Eating Less and Often: Does It Help Control Weight?

Armen Hareyan's picture

Weight Control

Having a hard time resisting the urge to snack between meals? Maybe it's time to give in.

Some studies suggest that eating smaller, more frequent meals than the standard three meals a day may actually help control weight, according to the May issue of Mayo Clinic Women's HealthSource.


With four to six smaller, but regularly spaced meals, you may keep yourself from becoming ravenously hungry and overeating at the next meal. Eating more often also helps give you energy throughout the day. Athletes in particular tend to eat frequent high-carbohydrate, low-fat meals to boost their energy. Researchers speculate that even for the rest of us, eating frequent small meals is more compatible with a physically active lifestyle than the habit of skipping earlier meals and eating a larger one in the evening. In fact, skipping breakfast is associated with a greater prevalence of obesity.

But the potential downfall of frequent meals is that poor choices and too many calories may promote weight gain. If your frequent meals are dictated by your mood and what's in the vending machine, you may be overeating and not getting the proper nutrition your body needs.

▶ **Data under study**
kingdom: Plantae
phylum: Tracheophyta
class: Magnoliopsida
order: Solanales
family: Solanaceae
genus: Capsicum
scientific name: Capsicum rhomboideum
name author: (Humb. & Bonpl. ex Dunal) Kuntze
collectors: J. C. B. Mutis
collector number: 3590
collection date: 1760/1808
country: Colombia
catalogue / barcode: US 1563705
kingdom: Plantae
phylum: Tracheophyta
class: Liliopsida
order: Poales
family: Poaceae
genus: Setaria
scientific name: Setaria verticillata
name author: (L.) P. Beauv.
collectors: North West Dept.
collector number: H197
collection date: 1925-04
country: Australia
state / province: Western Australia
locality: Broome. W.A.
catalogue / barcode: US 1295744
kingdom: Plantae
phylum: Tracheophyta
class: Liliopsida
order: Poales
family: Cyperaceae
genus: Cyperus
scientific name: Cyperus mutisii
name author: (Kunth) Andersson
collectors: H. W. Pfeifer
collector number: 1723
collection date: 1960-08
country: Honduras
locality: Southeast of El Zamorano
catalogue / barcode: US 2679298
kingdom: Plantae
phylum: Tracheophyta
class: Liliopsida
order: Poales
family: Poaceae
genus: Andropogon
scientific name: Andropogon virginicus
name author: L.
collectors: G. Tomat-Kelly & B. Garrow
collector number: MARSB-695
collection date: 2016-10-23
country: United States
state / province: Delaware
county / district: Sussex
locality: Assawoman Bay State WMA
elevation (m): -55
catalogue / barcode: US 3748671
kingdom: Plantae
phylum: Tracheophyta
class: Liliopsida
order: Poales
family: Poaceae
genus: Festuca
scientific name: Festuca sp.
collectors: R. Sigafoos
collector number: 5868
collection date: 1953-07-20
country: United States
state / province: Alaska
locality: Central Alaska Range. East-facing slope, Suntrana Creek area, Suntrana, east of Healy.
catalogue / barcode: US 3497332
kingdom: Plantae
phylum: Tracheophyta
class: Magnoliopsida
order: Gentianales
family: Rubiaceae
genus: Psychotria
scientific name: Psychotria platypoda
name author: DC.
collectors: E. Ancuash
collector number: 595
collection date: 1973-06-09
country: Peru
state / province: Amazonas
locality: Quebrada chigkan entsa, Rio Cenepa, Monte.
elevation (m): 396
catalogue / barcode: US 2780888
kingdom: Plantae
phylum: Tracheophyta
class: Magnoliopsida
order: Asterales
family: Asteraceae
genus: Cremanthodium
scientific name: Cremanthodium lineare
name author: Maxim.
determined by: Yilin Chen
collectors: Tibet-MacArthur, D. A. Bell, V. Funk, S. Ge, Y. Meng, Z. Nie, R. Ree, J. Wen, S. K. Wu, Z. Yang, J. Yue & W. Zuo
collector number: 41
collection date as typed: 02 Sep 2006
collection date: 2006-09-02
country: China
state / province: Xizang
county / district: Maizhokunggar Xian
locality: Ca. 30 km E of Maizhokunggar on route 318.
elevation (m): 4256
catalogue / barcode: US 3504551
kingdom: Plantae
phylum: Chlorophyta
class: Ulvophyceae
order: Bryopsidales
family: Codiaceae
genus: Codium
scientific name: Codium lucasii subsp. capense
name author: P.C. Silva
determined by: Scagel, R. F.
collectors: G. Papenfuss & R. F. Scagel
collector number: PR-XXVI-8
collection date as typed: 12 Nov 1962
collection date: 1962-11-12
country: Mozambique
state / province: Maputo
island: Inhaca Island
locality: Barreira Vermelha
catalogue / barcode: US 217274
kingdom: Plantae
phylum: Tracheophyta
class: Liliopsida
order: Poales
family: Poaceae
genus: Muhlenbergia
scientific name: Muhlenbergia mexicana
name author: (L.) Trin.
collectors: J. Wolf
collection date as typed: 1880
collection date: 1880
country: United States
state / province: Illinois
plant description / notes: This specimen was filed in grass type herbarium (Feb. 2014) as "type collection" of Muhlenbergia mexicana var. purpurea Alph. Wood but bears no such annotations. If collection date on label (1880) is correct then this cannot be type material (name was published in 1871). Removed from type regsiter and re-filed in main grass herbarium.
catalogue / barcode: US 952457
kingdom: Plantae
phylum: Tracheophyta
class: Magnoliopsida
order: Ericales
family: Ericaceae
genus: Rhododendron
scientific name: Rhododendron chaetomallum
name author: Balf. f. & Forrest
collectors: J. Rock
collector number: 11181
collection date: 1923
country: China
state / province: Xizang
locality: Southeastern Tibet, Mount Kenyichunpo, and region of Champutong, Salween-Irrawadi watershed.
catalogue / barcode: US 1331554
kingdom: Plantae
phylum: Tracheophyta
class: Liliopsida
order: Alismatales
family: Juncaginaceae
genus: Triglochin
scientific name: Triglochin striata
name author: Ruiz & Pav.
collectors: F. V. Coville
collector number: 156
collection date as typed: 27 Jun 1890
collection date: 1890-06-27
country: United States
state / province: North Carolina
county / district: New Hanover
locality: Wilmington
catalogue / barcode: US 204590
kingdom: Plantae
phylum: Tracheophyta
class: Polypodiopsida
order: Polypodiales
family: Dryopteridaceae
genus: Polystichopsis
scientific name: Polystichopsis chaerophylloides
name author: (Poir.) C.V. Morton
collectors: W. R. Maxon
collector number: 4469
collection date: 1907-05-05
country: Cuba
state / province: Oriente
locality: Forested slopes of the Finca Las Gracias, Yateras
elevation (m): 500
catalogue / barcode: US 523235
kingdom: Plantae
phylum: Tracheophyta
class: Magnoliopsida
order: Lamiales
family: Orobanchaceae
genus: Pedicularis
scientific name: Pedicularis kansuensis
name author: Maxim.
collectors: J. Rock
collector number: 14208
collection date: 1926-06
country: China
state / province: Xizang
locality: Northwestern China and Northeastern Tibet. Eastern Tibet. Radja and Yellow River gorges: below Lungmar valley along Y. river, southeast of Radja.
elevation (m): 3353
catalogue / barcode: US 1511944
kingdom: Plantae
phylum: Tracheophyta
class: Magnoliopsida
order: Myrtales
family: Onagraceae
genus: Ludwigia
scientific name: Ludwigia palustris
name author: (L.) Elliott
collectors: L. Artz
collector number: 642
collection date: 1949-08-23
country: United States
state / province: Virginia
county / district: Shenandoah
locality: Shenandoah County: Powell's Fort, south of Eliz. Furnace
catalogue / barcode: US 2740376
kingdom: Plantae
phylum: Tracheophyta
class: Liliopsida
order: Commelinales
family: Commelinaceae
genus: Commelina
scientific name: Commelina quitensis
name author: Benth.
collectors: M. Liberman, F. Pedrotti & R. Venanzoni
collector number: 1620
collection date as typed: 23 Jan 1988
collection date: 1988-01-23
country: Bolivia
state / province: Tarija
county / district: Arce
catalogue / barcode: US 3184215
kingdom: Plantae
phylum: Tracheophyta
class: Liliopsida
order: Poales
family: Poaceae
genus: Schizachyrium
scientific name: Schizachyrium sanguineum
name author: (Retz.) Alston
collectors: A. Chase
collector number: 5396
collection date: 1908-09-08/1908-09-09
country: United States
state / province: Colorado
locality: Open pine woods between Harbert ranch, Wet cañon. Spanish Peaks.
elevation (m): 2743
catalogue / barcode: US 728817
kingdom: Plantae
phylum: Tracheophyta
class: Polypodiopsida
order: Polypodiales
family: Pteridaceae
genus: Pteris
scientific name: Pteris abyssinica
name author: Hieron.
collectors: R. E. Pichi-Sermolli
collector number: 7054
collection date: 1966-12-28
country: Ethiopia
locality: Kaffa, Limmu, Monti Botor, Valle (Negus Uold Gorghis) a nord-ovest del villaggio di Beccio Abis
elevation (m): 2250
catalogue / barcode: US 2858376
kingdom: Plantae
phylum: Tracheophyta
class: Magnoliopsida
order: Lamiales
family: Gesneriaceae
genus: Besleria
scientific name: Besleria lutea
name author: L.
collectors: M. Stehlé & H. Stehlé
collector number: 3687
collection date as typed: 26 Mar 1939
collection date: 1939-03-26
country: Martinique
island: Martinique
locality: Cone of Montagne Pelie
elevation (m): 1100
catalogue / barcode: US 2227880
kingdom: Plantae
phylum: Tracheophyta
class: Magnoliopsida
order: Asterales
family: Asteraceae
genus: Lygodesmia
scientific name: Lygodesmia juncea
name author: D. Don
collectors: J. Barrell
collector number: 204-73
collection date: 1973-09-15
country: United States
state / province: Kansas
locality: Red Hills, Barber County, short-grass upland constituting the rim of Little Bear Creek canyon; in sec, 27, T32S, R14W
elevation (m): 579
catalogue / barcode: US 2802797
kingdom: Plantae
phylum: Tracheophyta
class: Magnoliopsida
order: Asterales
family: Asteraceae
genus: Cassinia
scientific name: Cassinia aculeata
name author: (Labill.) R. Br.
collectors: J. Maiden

▶ **What you should do**
In the article on eating smaller, more frequent meals, what is skipping breakfast associated with? The material has no connection to the text.

▶ **Response for this exercise**
A greater prevalence of obesity.